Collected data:
* * * *

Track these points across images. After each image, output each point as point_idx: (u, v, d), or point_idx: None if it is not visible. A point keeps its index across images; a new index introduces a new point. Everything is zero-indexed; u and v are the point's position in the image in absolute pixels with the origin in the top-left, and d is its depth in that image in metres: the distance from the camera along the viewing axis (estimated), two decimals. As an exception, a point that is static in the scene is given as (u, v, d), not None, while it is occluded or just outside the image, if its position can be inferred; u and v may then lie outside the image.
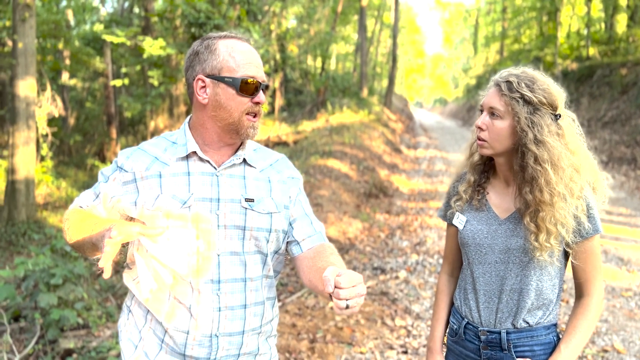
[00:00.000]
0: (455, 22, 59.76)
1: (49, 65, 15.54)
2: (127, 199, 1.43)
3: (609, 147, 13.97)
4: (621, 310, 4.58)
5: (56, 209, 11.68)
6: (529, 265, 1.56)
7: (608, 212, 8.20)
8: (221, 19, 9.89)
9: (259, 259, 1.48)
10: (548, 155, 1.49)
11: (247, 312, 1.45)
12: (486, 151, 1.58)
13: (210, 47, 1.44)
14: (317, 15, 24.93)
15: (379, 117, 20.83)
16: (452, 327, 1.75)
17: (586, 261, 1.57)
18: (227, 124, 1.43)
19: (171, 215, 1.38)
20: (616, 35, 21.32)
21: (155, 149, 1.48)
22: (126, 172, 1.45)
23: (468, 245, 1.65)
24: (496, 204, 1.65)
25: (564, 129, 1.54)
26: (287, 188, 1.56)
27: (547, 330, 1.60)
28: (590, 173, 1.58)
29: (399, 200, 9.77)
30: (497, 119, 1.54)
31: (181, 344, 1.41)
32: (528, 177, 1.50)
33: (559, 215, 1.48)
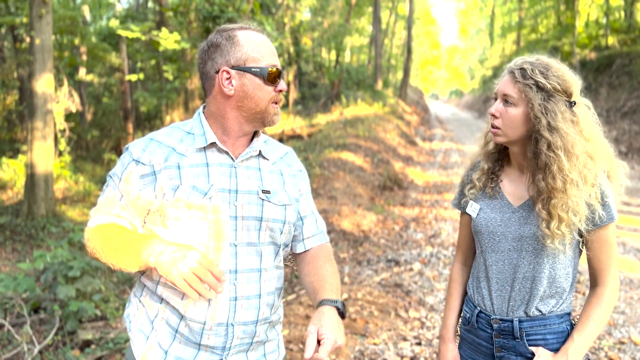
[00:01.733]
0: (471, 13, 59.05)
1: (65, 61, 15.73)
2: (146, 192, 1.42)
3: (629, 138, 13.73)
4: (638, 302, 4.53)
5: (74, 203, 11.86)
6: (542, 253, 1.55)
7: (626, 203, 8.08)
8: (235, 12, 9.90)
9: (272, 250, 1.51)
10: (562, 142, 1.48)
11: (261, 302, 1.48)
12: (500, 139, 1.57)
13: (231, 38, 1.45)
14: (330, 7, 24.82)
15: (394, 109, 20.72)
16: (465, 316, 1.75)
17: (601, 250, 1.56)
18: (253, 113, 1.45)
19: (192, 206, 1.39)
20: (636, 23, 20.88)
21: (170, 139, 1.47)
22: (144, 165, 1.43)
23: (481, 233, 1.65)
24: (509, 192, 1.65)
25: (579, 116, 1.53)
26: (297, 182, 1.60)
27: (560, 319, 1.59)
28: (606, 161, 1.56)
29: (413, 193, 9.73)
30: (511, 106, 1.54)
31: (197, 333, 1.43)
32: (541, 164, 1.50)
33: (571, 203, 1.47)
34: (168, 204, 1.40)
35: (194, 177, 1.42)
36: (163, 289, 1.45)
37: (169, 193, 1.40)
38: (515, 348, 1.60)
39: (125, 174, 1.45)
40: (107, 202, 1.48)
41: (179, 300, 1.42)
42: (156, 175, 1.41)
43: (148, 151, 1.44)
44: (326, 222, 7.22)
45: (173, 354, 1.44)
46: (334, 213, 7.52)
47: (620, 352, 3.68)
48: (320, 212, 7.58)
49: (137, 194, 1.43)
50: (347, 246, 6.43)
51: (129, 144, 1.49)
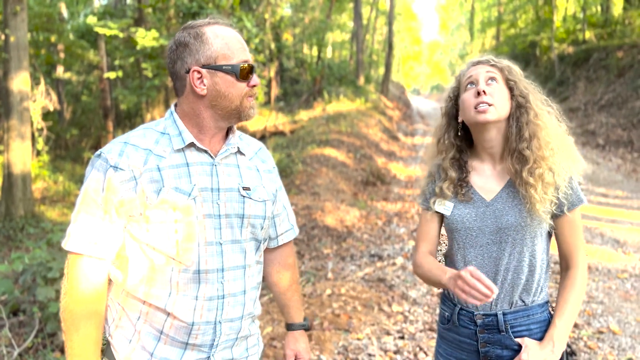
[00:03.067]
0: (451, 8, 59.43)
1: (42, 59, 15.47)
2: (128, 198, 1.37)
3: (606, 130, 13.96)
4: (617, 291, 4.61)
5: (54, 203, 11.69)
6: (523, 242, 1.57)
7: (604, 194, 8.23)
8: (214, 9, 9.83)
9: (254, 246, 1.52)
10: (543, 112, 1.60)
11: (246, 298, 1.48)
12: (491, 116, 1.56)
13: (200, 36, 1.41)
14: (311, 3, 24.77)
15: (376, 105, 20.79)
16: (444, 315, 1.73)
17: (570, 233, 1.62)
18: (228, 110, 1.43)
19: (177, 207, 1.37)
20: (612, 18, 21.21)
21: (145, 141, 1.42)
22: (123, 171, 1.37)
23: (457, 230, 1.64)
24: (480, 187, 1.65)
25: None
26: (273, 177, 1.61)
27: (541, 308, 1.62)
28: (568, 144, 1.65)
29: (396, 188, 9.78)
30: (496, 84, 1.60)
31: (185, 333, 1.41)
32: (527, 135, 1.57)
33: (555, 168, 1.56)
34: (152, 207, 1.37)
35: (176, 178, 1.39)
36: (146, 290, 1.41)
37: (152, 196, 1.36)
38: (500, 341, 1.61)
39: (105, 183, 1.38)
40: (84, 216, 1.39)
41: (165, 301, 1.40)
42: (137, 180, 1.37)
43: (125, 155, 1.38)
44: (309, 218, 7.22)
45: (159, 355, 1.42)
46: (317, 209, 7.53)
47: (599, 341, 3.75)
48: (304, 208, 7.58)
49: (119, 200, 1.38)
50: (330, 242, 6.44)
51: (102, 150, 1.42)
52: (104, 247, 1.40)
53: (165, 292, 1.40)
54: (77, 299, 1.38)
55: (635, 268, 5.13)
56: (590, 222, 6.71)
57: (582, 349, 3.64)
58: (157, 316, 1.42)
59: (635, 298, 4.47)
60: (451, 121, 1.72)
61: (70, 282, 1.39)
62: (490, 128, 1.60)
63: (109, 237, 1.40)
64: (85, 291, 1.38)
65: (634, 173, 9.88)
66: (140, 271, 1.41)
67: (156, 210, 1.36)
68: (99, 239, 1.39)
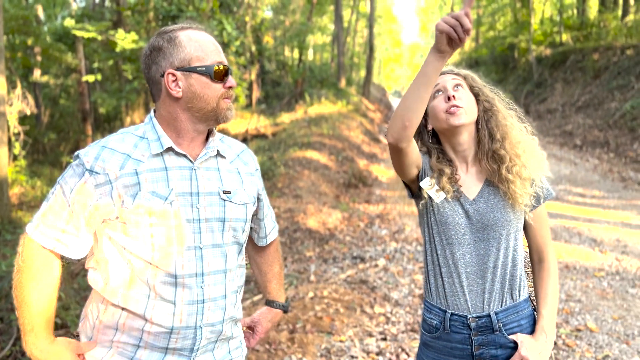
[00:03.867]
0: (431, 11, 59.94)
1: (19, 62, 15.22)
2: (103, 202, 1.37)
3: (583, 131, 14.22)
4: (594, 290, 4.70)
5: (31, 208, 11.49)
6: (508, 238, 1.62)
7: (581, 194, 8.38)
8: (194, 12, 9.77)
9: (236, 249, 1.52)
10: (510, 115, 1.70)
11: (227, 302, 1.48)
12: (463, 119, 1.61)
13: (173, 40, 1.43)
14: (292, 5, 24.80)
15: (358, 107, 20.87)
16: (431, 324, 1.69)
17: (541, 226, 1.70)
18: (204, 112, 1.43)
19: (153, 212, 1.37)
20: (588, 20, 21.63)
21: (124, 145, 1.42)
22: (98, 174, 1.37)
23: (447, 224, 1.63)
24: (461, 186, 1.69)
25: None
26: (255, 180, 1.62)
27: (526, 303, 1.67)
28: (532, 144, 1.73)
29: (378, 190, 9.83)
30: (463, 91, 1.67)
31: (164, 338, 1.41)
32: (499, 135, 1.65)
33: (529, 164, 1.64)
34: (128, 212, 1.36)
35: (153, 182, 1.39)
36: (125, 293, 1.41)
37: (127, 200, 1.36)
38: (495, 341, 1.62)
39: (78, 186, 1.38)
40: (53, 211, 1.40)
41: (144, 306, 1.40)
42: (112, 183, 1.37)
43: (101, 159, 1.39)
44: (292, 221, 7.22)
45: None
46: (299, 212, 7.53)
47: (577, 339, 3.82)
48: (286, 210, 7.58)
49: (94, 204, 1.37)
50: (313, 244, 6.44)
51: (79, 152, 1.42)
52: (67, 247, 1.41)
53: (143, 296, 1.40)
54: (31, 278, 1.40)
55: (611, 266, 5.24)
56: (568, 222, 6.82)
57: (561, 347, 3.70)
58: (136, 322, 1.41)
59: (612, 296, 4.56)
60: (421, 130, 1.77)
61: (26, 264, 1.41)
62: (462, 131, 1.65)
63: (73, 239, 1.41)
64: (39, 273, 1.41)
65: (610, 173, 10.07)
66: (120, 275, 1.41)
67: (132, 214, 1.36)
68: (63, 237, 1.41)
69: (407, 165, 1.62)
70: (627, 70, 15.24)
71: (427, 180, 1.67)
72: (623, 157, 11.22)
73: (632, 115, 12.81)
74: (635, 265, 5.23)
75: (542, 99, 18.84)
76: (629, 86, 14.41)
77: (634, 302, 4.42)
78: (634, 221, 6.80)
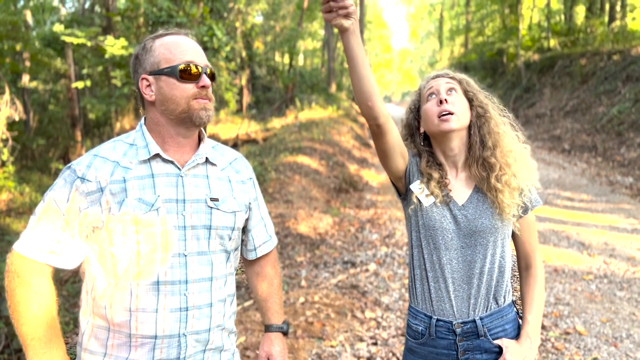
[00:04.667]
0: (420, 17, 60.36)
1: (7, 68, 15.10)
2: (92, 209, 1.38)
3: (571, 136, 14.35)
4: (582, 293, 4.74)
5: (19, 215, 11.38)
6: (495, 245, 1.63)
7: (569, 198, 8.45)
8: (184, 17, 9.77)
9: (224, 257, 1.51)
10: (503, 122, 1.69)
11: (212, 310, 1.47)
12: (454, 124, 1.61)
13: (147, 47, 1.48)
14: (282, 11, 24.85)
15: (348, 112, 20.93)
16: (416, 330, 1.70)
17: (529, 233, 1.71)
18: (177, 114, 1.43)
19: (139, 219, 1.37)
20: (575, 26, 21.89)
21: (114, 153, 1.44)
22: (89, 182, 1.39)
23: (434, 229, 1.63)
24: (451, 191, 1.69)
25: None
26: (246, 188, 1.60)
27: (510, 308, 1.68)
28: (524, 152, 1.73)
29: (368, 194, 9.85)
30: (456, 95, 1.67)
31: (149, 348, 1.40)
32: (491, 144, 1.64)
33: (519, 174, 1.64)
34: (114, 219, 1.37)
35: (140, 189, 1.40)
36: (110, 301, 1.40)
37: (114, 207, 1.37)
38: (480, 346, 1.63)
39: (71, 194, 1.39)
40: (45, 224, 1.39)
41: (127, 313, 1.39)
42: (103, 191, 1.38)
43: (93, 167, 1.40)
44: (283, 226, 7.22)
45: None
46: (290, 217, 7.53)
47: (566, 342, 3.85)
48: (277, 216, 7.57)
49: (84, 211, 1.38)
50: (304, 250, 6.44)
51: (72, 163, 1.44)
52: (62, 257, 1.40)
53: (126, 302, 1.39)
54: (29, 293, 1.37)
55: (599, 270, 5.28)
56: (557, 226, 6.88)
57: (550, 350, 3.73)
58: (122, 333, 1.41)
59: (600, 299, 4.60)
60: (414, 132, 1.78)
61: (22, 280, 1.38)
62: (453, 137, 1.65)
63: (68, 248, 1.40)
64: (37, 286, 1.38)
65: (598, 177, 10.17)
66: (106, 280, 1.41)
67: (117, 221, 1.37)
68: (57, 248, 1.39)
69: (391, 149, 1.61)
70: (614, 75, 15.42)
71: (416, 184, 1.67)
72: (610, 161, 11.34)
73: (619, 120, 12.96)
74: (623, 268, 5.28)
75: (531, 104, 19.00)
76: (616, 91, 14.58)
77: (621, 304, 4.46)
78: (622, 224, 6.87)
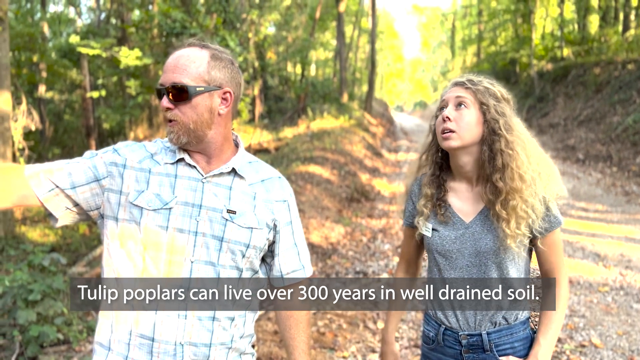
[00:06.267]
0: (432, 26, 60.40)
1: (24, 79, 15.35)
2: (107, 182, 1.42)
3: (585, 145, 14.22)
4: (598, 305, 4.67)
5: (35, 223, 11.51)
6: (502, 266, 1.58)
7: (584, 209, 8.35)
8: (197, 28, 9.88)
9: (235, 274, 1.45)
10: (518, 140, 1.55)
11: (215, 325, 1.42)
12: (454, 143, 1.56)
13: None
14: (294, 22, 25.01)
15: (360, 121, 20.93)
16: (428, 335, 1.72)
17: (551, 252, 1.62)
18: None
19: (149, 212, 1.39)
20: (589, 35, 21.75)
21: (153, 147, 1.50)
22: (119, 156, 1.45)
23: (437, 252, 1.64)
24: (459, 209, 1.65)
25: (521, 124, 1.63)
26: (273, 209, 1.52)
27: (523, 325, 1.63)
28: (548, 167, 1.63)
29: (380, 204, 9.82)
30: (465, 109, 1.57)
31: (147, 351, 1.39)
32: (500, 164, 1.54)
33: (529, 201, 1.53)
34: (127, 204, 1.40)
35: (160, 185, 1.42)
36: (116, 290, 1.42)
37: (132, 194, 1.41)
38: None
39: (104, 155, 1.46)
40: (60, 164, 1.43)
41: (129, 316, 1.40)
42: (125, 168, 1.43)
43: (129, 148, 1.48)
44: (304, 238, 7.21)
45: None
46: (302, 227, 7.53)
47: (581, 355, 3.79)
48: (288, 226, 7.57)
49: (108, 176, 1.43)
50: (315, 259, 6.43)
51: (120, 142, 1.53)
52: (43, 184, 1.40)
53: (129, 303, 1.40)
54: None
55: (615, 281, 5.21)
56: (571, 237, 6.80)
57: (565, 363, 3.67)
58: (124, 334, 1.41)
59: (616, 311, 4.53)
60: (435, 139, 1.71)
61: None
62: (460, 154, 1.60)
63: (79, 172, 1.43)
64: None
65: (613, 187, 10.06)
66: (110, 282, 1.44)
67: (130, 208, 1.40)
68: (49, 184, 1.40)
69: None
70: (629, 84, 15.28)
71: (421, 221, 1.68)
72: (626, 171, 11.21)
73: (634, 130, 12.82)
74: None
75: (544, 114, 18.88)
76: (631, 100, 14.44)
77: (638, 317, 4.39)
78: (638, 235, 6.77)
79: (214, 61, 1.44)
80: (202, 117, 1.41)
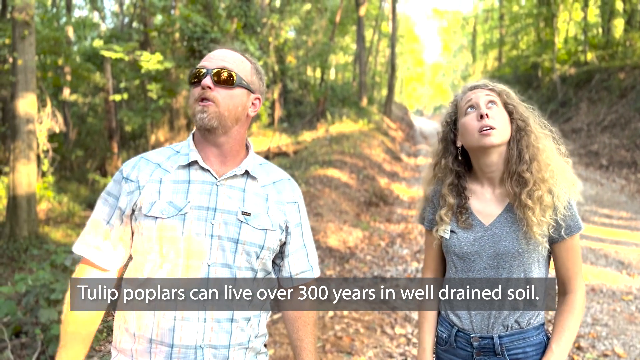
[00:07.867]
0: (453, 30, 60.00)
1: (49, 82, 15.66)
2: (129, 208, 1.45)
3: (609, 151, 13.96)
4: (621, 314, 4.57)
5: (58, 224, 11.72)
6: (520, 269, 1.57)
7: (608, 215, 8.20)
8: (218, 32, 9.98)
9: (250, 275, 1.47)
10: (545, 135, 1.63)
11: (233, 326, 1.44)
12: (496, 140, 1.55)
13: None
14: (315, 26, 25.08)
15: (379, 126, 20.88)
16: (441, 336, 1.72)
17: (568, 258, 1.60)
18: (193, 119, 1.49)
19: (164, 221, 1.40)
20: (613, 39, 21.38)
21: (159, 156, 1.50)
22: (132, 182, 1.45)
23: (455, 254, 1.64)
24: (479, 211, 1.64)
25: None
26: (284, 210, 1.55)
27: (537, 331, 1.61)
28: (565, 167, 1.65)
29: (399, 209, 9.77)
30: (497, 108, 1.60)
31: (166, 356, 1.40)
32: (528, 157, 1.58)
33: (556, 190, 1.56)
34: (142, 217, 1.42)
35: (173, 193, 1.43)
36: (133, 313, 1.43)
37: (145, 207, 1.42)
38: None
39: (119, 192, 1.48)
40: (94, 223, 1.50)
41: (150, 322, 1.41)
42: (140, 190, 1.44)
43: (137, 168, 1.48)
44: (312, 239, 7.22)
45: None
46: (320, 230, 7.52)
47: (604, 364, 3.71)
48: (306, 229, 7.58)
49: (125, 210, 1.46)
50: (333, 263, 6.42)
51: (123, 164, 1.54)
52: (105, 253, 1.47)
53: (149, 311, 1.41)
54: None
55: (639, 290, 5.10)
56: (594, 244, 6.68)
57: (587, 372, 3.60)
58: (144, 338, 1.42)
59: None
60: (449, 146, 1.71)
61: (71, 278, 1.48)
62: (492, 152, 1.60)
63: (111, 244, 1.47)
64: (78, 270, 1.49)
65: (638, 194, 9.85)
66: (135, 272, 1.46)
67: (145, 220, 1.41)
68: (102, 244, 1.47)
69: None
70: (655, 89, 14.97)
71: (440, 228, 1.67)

* * * *

The answer must consist solely of the lines from the first line of the records through the line containing "3: (609, 147, 13.97)", reproduced exactly and without the pictures.

* _EXERCISE SOLUTION_
Track these points across images. After each image, output each point as point_idx: (u, v, d), or point_idx: None if it is not visible. A point keeps its index across images; a new index introduces a new point. Everything is zero-indexed; u and v are the point's position in the image in absolute pixels with the origin in the top-left, and d is its depth in that image in metres: the distance from the camera along the viewing axis (estimated), two decimals. As an exception, a point that is static in the scene is given as (u, v, d), not None, while it is occluded or just outside the image, if its position can be inferred; u and v may then lie outside the image.
[00:00.000]
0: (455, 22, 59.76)
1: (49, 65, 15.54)
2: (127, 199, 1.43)
3: (609, 147, 13.97)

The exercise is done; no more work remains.